Wherein the reactor adopts a planetary stirrer and a kneader; the reactor is made of 304 stainless steel and is provided with a heat-conducting oil circulation constant-temperature device.

Wherein, rotor and stator adopt two kinds of structures of pectination and blade form: the comb shape is shown in figure 1, the distance between a rotor 1.1 and a stator 1.2 is 1.0mm, the distance between comb teeth is 3mm, the width of the comb teeth is 3mm, the length of the comb teeth is 15mm, and the comb rotor and the stator are made of zirconia ceramics; the blade-shaped stator and the rotor are shown in figure 2, the rotating shaft is 2.1, the blades are 2.2, and the minimum distance between the blades between different shafts is 0.3 mm; the number of each rotating shaft 2.1 blade reaches 6, all rotating shafts simultaneously rotate clockwise or anticlockwise in work, and the blades 2.2 are made of hard tool steel-infiltrated titanium nitride.

Fourthly, the step of mixing the raw materials,thermal conductivity test

The thermal coefficients for the six examples were measured using a thermal conductivity tester model DRL-V, performed according to standard ASTM 5470, and the results are shown in Table 3.

Table 1 table of formulation design for six examples

Table 2 preparation of six examples

TABLE 2 preparation of six examples

Table 3 test results of six examples

The manufacturing method of the insulating ultrahigh heat-conducting composite material has the following beneficial technical effects:

comparing the first embodiment with the fifth embodiment, it can be seen that the thermal conductivity coefficients of the equal thermal interface materials prepared by using different rotors and stators are significantly different, and the first embodiment is superior to the fifth embodiment.

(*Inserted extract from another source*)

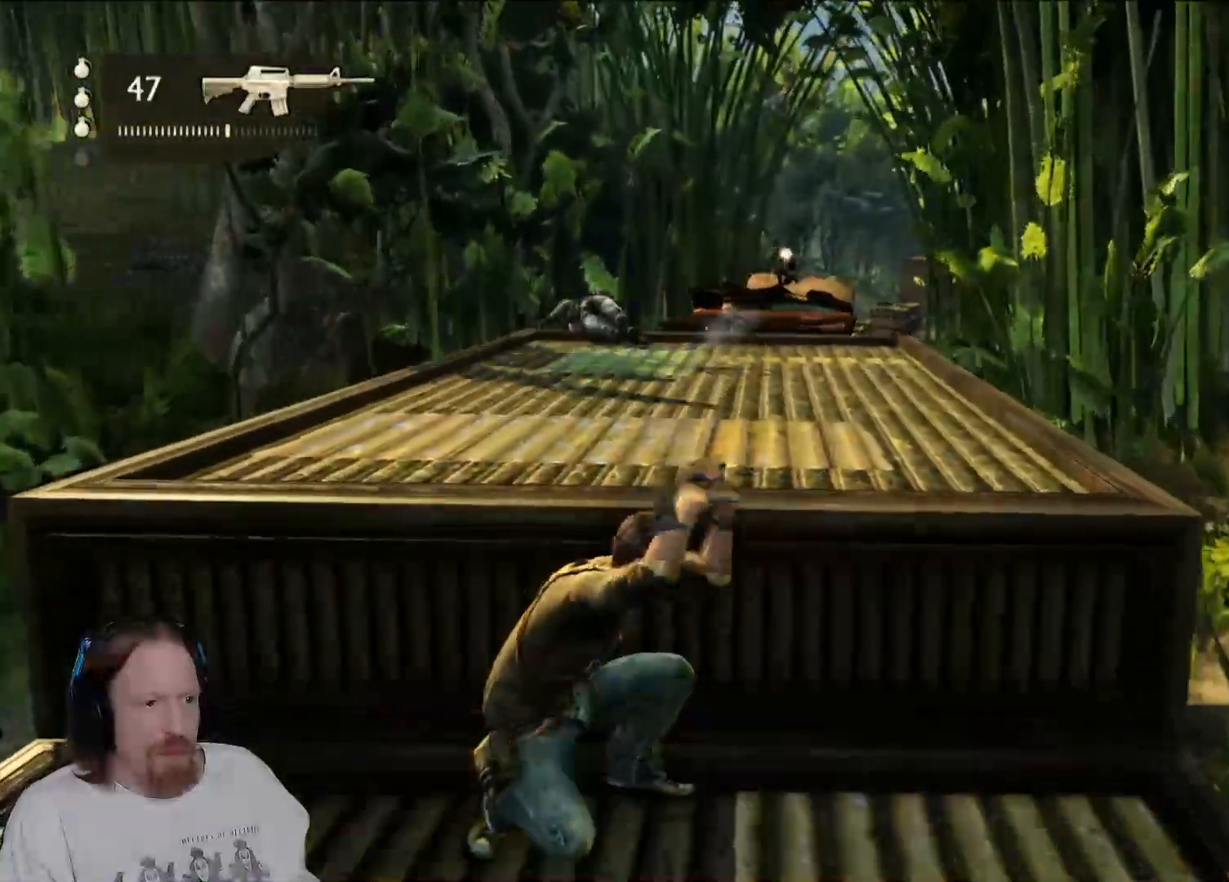
{"dt_ms": 500, "buttons": ["R2"], "left_stick": "center", "right_stick": "center", "events": [[83, "R2", "down"], [117, "right_stick", "up"], [183, "right_stick", "center"], [200, "R2", "up"], [367, "R2", "down"]]}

Comparing the first phase, the second phase and the third phase, it can be seen that when the addition amount of the powder is the same, the thermal conductivity of the five-level powder is greater than that of the four-level powder and greater than that of the three-level powder.

Comparing the first embodiment with the sixth embodiment, it can be seen that the heat conductivity coefficient of the fluid medium replacement process is better than that of the wet modification process.